To-do item:
Please show each line of the listing where "הפירות" is present.

---*---

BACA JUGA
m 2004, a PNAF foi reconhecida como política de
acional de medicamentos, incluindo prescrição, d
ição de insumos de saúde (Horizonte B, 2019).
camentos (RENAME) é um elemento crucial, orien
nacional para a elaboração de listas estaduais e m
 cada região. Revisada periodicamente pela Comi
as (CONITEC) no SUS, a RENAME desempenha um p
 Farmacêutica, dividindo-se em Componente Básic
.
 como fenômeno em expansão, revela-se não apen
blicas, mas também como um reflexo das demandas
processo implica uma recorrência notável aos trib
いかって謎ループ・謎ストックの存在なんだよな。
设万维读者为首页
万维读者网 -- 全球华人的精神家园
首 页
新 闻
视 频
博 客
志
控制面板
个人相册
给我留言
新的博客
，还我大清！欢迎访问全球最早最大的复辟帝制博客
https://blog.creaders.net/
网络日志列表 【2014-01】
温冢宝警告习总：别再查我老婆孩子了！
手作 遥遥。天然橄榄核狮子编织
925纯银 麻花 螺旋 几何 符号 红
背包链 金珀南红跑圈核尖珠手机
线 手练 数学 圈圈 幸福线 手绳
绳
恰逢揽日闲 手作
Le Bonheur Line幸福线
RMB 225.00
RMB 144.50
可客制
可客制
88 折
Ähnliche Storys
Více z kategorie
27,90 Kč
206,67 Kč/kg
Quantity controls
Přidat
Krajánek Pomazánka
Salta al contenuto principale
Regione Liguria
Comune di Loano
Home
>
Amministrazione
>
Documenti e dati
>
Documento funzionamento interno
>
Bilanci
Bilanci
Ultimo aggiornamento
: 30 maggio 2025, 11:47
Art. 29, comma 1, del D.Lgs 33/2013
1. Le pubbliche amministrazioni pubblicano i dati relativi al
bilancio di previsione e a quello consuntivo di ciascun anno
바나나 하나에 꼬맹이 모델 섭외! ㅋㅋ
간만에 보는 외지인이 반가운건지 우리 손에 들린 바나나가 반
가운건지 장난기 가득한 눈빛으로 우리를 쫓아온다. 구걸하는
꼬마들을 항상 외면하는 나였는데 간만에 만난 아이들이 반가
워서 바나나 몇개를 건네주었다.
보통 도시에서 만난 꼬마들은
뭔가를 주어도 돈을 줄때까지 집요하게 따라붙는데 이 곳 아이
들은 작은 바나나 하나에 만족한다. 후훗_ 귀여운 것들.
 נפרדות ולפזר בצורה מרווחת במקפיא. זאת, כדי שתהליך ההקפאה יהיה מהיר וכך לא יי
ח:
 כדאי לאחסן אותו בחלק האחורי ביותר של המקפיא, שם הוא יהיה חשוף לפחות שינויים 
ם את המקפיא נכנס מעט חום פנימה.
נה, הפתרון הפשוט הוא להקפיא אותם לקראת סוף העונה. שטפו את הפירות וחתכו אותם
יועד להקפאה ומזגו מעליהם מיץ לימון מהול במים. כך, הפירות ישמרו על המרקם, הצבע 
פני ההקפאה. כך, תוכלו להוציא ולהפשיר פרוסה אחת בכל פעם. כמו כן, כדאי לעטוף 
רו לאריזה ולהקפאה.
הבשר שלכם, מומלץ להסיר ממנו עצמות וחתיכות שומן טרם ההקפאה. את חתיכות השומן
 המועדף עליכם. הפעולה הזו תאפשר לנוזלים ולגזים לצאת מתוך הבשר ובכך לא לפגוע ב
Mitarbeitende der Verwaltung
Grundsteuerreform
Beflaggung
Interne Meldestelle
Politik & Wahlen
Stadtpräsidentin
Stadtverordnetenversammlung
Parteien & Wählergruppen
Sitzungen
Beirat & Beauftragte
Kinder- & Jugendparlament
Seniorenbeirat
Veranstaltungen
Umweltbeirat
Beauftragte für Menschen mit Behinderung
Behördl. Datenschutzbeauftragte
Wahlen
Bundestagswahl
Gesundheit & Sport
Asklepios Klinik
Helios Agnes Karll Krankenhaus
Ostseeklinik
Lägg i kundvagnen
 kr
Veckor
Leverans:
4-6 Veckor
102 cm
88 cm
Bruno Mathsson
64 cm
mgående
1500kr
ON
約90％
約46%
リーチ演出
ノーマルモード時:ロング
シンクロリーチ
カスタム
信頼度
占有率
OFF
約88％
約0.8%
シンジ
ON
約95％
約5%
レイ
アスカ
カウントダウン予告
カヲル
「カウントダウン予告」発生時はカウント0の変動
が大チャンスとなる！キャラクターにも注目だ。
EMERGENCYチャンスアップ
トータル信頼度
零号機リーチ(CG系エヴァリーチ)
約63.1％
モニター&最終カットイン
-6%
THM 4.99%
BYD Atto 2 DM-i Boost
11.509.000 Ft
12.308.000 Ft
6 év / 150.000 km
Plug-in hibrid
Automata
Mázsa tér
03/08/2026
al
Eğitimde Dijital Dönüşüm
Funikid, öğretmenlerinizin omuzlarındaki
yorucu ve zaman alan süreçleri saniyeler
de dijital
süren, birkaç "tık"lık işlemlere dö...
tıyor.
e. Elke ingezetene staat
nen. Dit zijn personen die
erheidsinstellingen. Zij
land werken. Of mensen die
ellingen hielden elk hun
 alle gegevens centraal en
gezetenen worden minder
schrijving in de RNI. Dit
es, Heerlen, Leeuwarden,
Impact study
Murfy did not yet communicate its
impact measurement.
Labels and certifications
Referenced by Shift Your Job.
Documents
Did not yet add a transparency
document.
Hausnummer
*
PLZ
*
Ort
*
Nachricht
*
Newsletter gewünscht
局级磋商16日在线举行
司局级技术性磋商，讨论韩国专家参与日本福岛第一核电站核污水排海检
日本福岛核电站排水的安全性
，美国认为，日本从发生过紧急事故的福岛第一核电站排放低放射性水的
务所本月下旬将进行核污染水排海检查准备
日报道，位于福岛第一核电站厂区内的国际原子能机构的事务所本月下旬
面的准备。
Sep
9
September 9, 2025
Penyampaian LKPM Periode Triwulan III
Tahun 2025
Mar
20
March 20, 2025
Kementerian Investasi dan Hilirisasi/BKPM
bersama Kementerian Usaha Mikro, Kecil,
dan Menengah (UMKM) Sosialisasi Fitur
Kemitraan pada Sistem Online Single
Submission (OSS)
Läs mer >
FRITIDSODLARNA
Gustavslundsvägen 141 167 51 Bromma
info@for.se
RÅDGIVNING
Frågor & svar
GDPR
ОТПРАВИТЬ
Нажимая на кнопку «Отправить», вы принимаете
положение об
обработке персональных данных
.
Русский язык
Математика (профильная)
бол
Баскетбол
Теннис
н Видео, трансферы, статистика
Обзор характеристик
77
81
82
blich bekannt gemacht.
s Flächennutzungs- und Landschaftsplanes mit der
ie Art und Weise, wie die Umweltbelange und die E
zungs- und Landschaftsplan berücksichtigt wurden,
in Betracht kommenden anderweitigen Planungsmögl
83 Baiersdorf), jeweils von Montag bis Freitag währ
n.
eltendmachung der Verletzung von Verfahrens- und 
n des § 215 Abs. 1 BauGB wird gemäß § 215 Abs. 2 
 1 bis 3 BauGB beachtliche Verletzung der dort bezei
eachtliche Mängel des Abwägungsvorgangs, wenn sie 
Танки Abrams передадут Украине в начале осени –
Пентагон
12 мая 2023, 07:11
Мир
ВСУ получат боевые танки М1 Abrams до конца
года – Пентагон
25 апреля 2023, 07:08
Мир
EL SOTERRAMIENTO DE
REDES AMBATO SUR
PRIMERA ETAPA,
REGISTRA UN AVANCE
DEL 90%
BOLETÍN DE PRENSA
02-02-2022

---*---

Output below:
נה, הפתרון הפשוט הוא להקפיא אותם לקראת סוף העונה. שטפו את הפירות וחתכו אותם
יועד להקפאה ומזגו מעליהם מיץ לימון מהול במים. כך, הפירות ישמרו על המרקם, הצבע 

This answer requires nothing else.